| What you have to do |
Copy the text of every entry below line for line, keeping each character as it appears. Leave the pictures out of your copy.

| Available data |
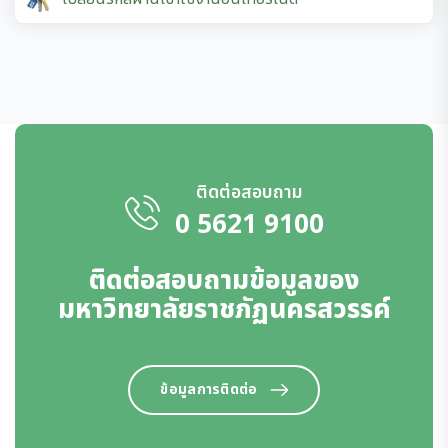
ติดต่อสอบถาม
0 5621 9100
ติดต่อสอบถามข้อมูลของ
มหาวิทยาลัยราชภัฏนครสวรรค์
ข้อมูลการติดต่อ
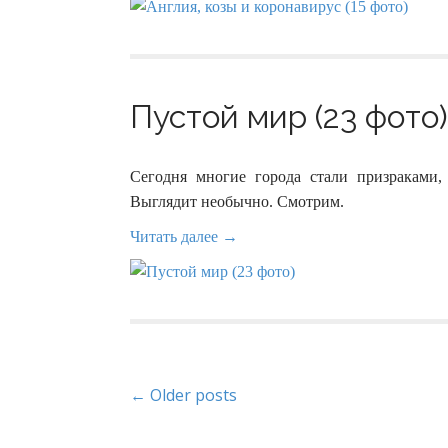
Пустой мир (23 фото)
Сегодня многие города стали призраками,
Выглядит необычно. Смотрим.
Читать далее →
P
← Older posts
o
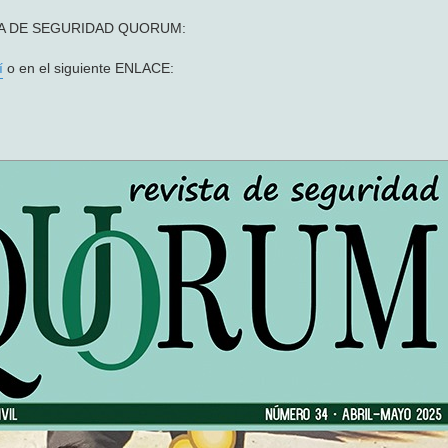
VISTA DE SEGURIDAD QUORUM:
í
o en el siguiente ENLACE:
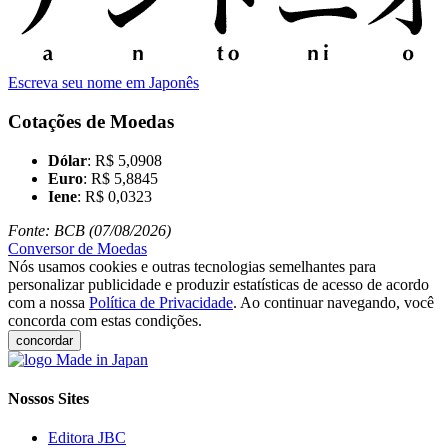
Escreva seu nome em Japonês
Cotações de Moedas
Dólar
: R$ 5,0908
Euro
: R$ 5,8845
Iene
: R$ 0,0323
Fonte: BCB (07/08/2026)
Conversor de Moedas
Nós usamos cookies e outras tecnologias semelhantes para
personalizar publicidade e produzir estatísticas de acesso de acordo
com a nossa
Política de Privacidade
. Ao continuar navegando, você
concorda com estas condições.
concordar
Nossos Sites
Editora JBC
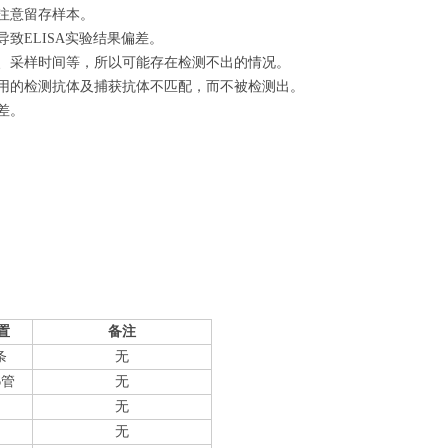
注意留存样本。
致ELISA实验结果偏差。
量、采样时间等，所以可能存在检测不出的情况。
使用的检测抗体及捕获抗体不匹配，而不被检测出。
差。
置
备注
条
无
6管
无
无
无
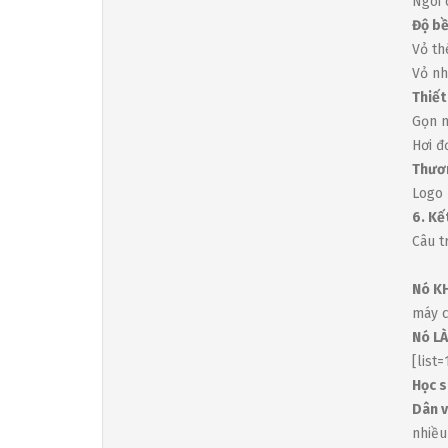
Ngòi 
Độ b
Vỏ th
Vỏ nh
Thiết
Gọn n
Hơi đ
Thươ
Logo 
6. Kế
Câu tr
Nó K
máy c
Nó LÀ
[list=
Học s
Dân v
nhiều 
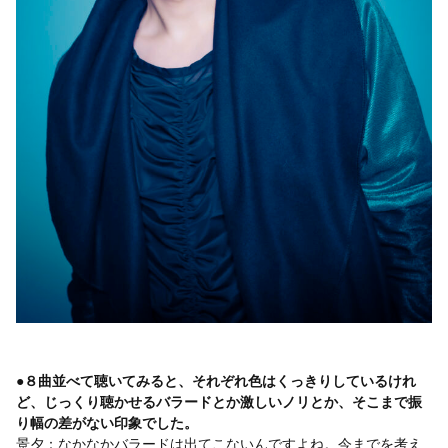
●８曲並べて聴いてみると、それぞれ色はくっきりしているけれ
ど、じっくり聴かせるバラードとか激しいノリとか、そこまで振
り幅の差がない印象でした。
景夕：なかなかバラードは出てこないんですよね。今までを考え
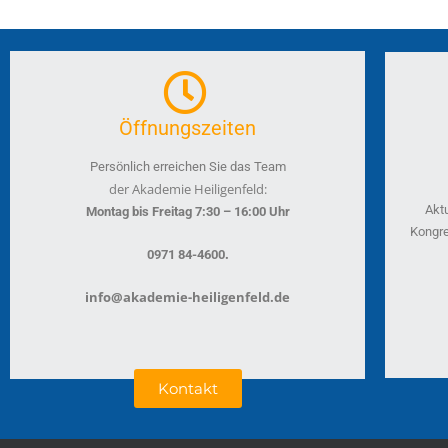
Öffnungszeiten
Persönlich erreichen Sie das Team
der Akademie Heiligenfeld:
Akt
Montag bis Freitag 7:30 – 16:00 Uhr
Kongre
.
0971 84-4600
info@akademie-heiligenfeld.de
Kontakt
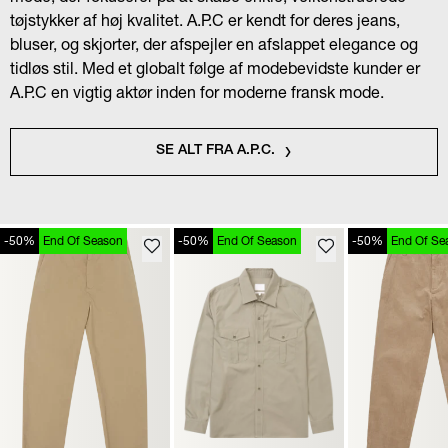
tøjstykker af høj kvalitet. A.P.C er kendt for deres jeans,
bluser, og skjorter, der afspejler en afslappet elegance og
tidløs stil. Med et globalt følge af modebevidste kunder er
A.P.C en vigtig aktør inden for moderne fransk mode.
SE ALT FRA A.P.C.
-50%
End Of Season
-50%
End Of Season
-50%
End Of Se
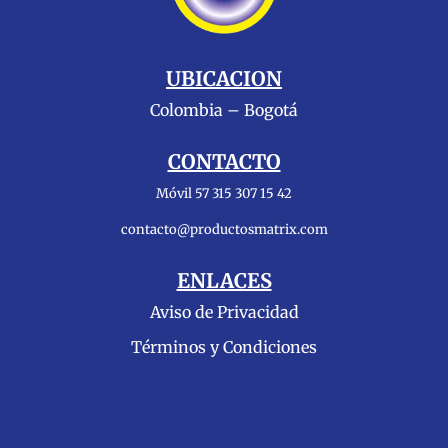
UBICACION
Colombia – Bogotá
CONTACTO
Móvil 57 315 307 15 42
contacto@productosmatrix.com
ENLACES
Aviso de Privacidad
Términos y Condiciones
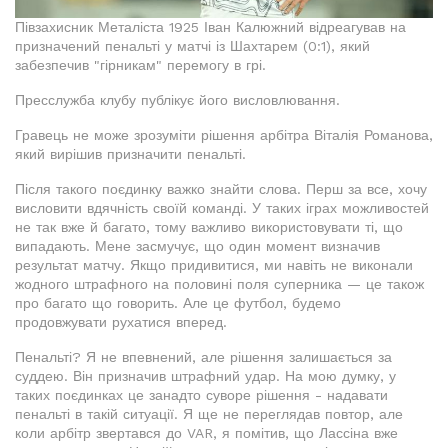
Півзахисник Металіста 1925 Іван Калюжний відреагував на
призначений пенальті у матчі із Шахтарем (0:1), який
забезпечив "гірникам" перемогу в грі.
Пресслужба клубу публікує його висловлювання.
Гравець не може зрозуміти рішення арбітра Віталія Романова,
який вирішив призначити пенальті.
Після такого поєдинку важко знайти слова. Перш за все, хочу
висловити вдячність своїй команді. У таких іграх можливостей
не так вже й багато, тому важливо використовувати ті, що
випадають. Мене засмучує, що один момент визначив
результат матчу. Якщо придивитися, ми навіть не виконали
жодного штрафного на половині поля суперника — це також
про багато що говорить. Але це футбол, будемо
продовжувати рухатися вперед.
Пенальті? Я не впевнений, але рішення залишається за
суддею. Він призначив штрафний удар. На мою думку, у
таких поєдинках це занадто суворе рішення - надавати
пенальті в такій ситуації. Я ще не переглядав повтор, але
коли арбітр звертався до VAR, я помітив, що Лассіна вже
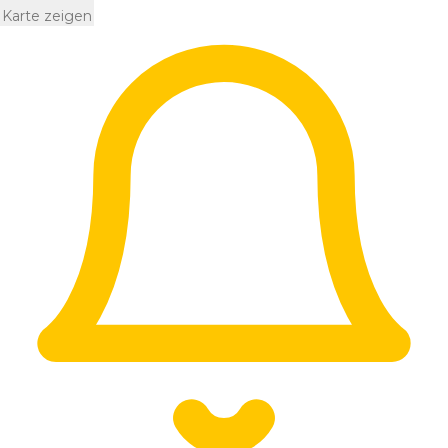
Karte zeigen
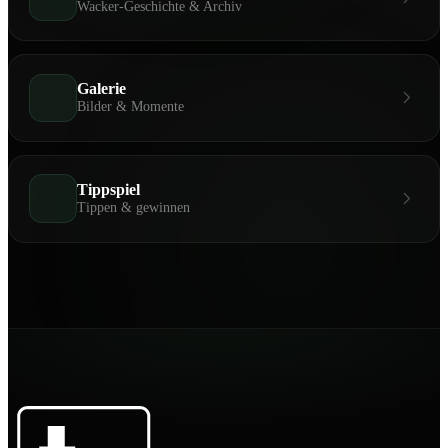
Wacker-Geschichte & Archiv
Galerie
Bilder & Momente
Tippspiel
Tippen & gewinnen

| Response for this exercise |
ติดต่อสอบถาม
0 5621 9100
ติดต่อสอบถามข้อมูลของ
มหาวิทยาลัยราชภัฏนครสวรรค์
ข้อมูลการติดต่อ
Пустой мир (23 фото)
Сегодня многие города стали призраками,
Выглядит необычно. Смотрим.
Читать далее →
P
← Older posts
o
VISTA DE SEGURIDAD QUORUM:
í
o en el siguiente ENLACE:
Escreva seu nome em Japonês
Cotações de Moedas
Dólar
: R$ 5,0908
Euro
: R$ 5,8845
Iene
: R$ 0,0323
Fonte: BCB (07/08/2026)
Conversor de Moedas
Nós usamos cookies e outras tecnologias semelhantes para
personalizar publicidade e produzir estatísticas de acesso de acordo
com a nossa
Política de Privacidade
. Ao continuar navegando, você
concorda com estas condições.
concordar
Nossos Sites
Editora JBC
注意留存样本。
致ELISA实验结果偏差。
量、采样时间等，所以可能存在检测不出的情况。
使用的检测抗体及捕获抗体不匹配，而不被检测出。
差。
置
备注
条
无
6管
无
无
无
Ngòi 
Độ b
Vỏ th
Vỏ nh
Thiết
Gọn n
Hơi đ
Thươ
Logo 
6. Kế
Câu tr
Nó K
máy c
Nó LÀ
[list=
Học s
Dân v
nhiều 
●８曲並べて聴いてみると、それぞれ色はくっきりしているけれ
ど、じっくり聴かせるバラードとか激しいノリとか、そこまで振
り幅の差がない印象でした。
景夕：なかなかバラードは出てこないんですよね。今までを考え
Öffnungszeiten
Persönlich erreichen Sie das Team
der Akademie Heiligenfeld:
Akt
Montag bis Freitag 7:30 – 16:00 Uhr
Kongre
.
0971 84-4600
info@akademie-heiligenfeld.de
Kontakt
tøjstykker af høj kvalitet. A.P.C er kendt for deres jeans,
bluser, og skjorter, der afspejler en afslappet elegance og
tidløs stil. Med et globalt følge af modebevidste kunder er
A.P.C en vigtig aktør inden for moderne fransk mode.
SE ALT FRA A.P.C.
-50%
End Of Season
-50%
End Of Season
-50%
End Of Se
UBICACION
Colombia – Bogotá
CONTACTO
Móvil 57 315 307 15 42
contacto@productosmatrix.com
ENLACES
Aviso de Privacidad
Términos y Condiciones
Півзахисник Металіста 1925 Іван Калюжний відреагував на
призначений пенальті у матчі із Шахтарем (0:1), який
забезпечив "гірникам" перемогу в грі.
Пресслужба клубу публікує його висловлювання.
Гравець не може зрозуміти рішення арбітра Віталія Романова,
який вирішив призначити пенальті.
Після такого поєдинку важко знайти слова. Перш за все, хочу
висловити вдячність своїй команді. У таких іграх можливостей
не так вже й багато, тому важливо використовувати ті, що
випадають. Мене засмучує, що один момент визначив
результат матчу. Якщо придивитися, ми навіть не виконали
жодного штрафного на половині поля суперника — це також
про багато що говорить. Але це футбол, будемо
продовжувати рухатися вперед.
Пенальті? Я не впевнений, але рішення залишається за
суддею. Він призначив штрафний удар. На мою думку, у
таких поєдинках це занадто суворе рішення - надавати
пенальті в такій ситуації. Я ще не переглядав повтор, але
коли арбітр звертався до VAR, я помітив, що Лассіна вже
Karte zeigen
Wacker-Geschichte & Archiv
Galerie
Bilder & Momente
Tippspiel
Tippen & gewinnen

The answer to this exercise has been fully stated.